Scam: be careful not to keep your cell phone number!

Criminals can steal your phone number by pretending to be you and transferring it to another phone. They then receive security codes sent via SMS to their mobile phone, allowing them to access their bank account and other secure services. So be very careful with the latest scam so they don’t get your cell phone number.

“Portability scams” ​​are a big problem for the entire cell phone industry. In this scam, a criminal impersonates you and transfers your current phone number to another cell phone operator. This process is known as “porting” and is intended to allow you to keep your phone number when you switch to a new cell phone provider. Any text messages It is calls to your phone number are then sent to their phone instead of yours.

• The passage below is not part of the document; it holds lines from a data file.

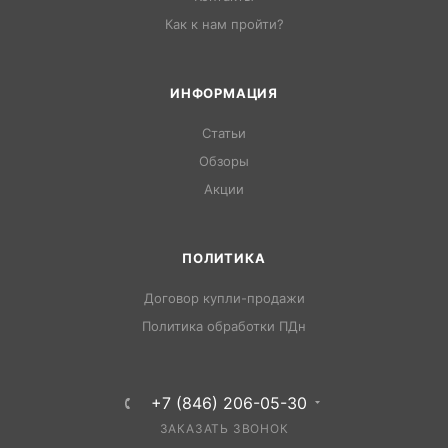
Как к нам пройти?
ИНФОРМАЦИЯ
Статьи
Обзоры
Акции
ПОЛИТИКА
Договор купли-продажи
Политика обработки ПДн
+7 (846) 206-05-30
ЗАКАЗАТЬ ЗВОНОК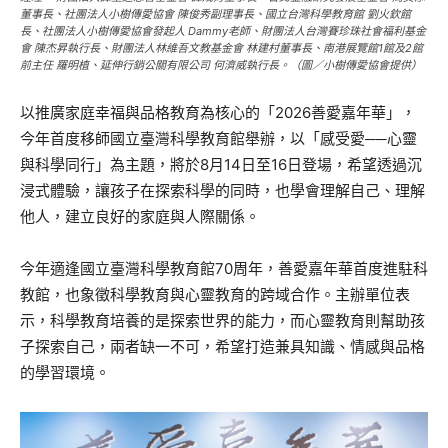
董事長、社團法人小樹傳愛協會 陳俊秀副理事長、國立台灣科學教育館 劉火欽館
長、社團法人小樹傳愛協會發起人 Dammy老師、財團法人台灣賽珍珠社會福利基金
會 陳杰昇執行長、財團法人林維吾文教基金會 林建村董事長、南港展覽館1館及2館
前主任 羅明植、延伸行銷公關有限公司 何濟威執行長。（圖／小樹傳愛協會提供）
以推廣家庭幸福與品格教育為核心的「2026善愛嘉年華」，
今年首度移師國立臺灣科學教育館舉辦，以「感受愛──心靈
與科學同行」為主題，將於8月14日至16日登場，希望透過沉
浸式體驗，讓孩子在探索科學的同時，也學會理解自己、理解
他人，建立良好的家庭與人際關係。
今年適逢國立臺灣科學教育館70周年，善愛嘉年華首度進駐科
教館，也象徵科學教育與心靈教育的跨域合作。主辦單位表
示，科學教育培養的是探索世界的能力，而心靈教育則幫助孩
子探索自己，兩者缺一不可，希望打造兼具知識、情感與品格
的學習環境。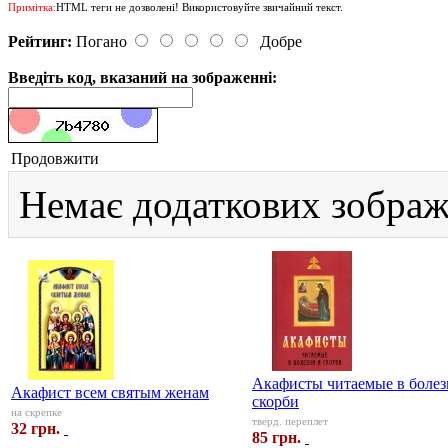
Примітка:
HTML теги не дозволені! Використовуйте звичайний текст.
Рейтинг:
Погано
Добре
Введіть код, вказаний на зображенні:
Продовжити
Немає додаткових зображ
Акафисты читаемые в болез
Акафист всем святым женам
скорби
на скрепке
тверд. переплет
32 грн.
85 грн.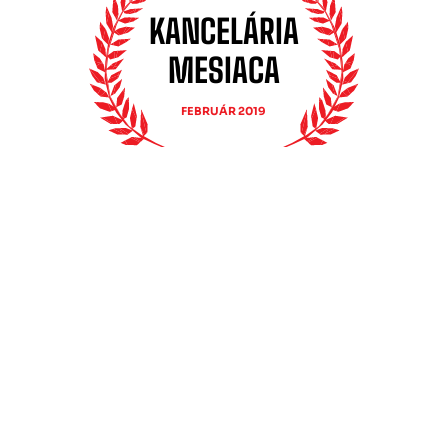
KANCELÁRIA
MESIACA
FEBRUÁR 2019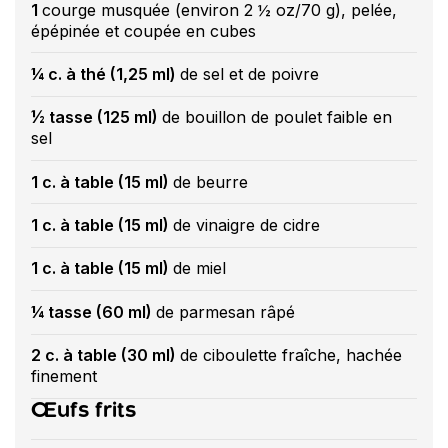
1
courge musquée (environ 2 ½ oz/70 g), pelée,
épépinée et coupée en cubes
¼ c. à thé (1,25 ml)
de sel et de poivre
½ tasse (125 ml)
de bouillon de poulet faible en
sel
1 c. à table (15 ml)
de beurre
1 c. à table (15 ml)
de vinaigre de cidre
1 c. à table (15 ml)
de miel
¼ tasse (60 ml)
de parmesan râpé
2 c. à table (30 ml)
de ciboulette fraîche, hachée
finement
Œufs frits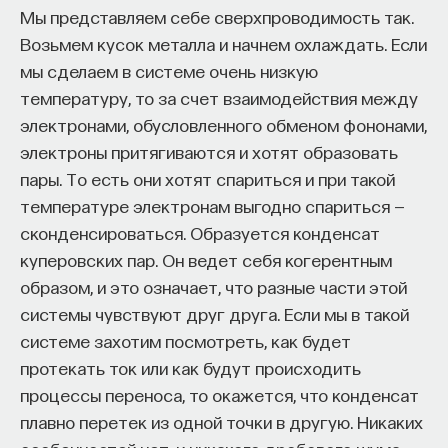
кандидат медицинских наук, доцент Первого
Мы представляем себе сверхпроводимость так.
МГМУ им. И. М. Сеченова
Возьмем кусок металла и начнем охлаждать. Если
мы сделаем в системе очень низкую
МЕДИЦИНА
температуру, то за счет взаимодействия между
650 публикаций
электронами, обусловленного обменом фононами,
электроны притягиваются и хотят образовать
МЕДИЦИНА
СОН
СОМНОЛОГИЯ
пары. То есть они хотят спариться и при такой
температуре электронам выгодно спариться —
БЕССОННИЦА
ЕСТЕСТВЕННЫЕ НАУКИ
сконденсироваться. Образуется конденсат
ЖУРНАЛ
НАУКА СНА
куперовских пар. Он ведет себя когерентным
образом, и это означает, что разные части этой
системы чувствуют друг друга. Если мы в такой
системе захотим посмотреть, как будет
протекать ток или как будут происходить
процессы переноса, то окажется, что конденсат
плавно перетек из одной точки в другую. Никаких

This is a big problem because many online accounts, including bank accounts, use your phone number as a two-factor authentication method. This way, they won’t let you log in without first sending a code to your cell phone. But, after the portability fraud has been carried out, the criminal will receive this security code on his cell phone. He may use it to access your financial accounts and other sensitive services.

Naturally, this type of attack is more dangerous if the attacker already has access to your other accounts – for example, if they already have your online banking password or access to your email account. But it allows the attacker to bypass SMS-based security messages designed to protect you in this situation.

This attack is also known as SIM hijacking as it moves your phone number from your current SIM card to the attacker’s SIM card.

How does this portability scheme work?

This scam has a lot in common with identity theft. Someone with your personal information impersonates you and asks your cell phone provider to transfer your phone number to a new cell phone. The mobile phone operator will ask you to provide some personal information to identify yourself, but often, providing your tax number among other things is sufficient. In a perfect world, this data would be private. But, as we have seen, a simple theft of information from a company is enough for all of this to fall into the hands of criminals.

If the person manages to deceive their cell phone operator, the exchange takes place immediately. However, any SMS messages sent to you and phone calls intended for you will be forwarded to her phone. Your phone number is associated with the criminal’s phone number. Then your current smartphone no longer has calling, texting or data service.

This is just another variation of a social engineering attack. Someone calls a company pretending to be someone else and uses social engineering to gain access to something they shouldn’t have. Like other companies, cell phone operators want everything to be as easy as possible for legitimate customers. So your security may not be tight enough to ward off all attackers.

Avoid relying on your phone number as a security method

Phone number portability scams are one reason you should avoid SMS-based two-step security whenever possible. We all like to think that our phone numbers are completely under our control and only associated with the equipment we own. In reality, this is not true. When you trust your phone number, you are trusting your mobile operator’s customer service to protect your phone number and prevent attackers from stealing it.

Instead of receiving security codes sent via text message, we recommend using other two-factor security methods. A good example of this is Google Authenticator. These applications generate the code on the cell phone itself. So a criminal would have to have your cell phone – and unlock it – to obtain the security code.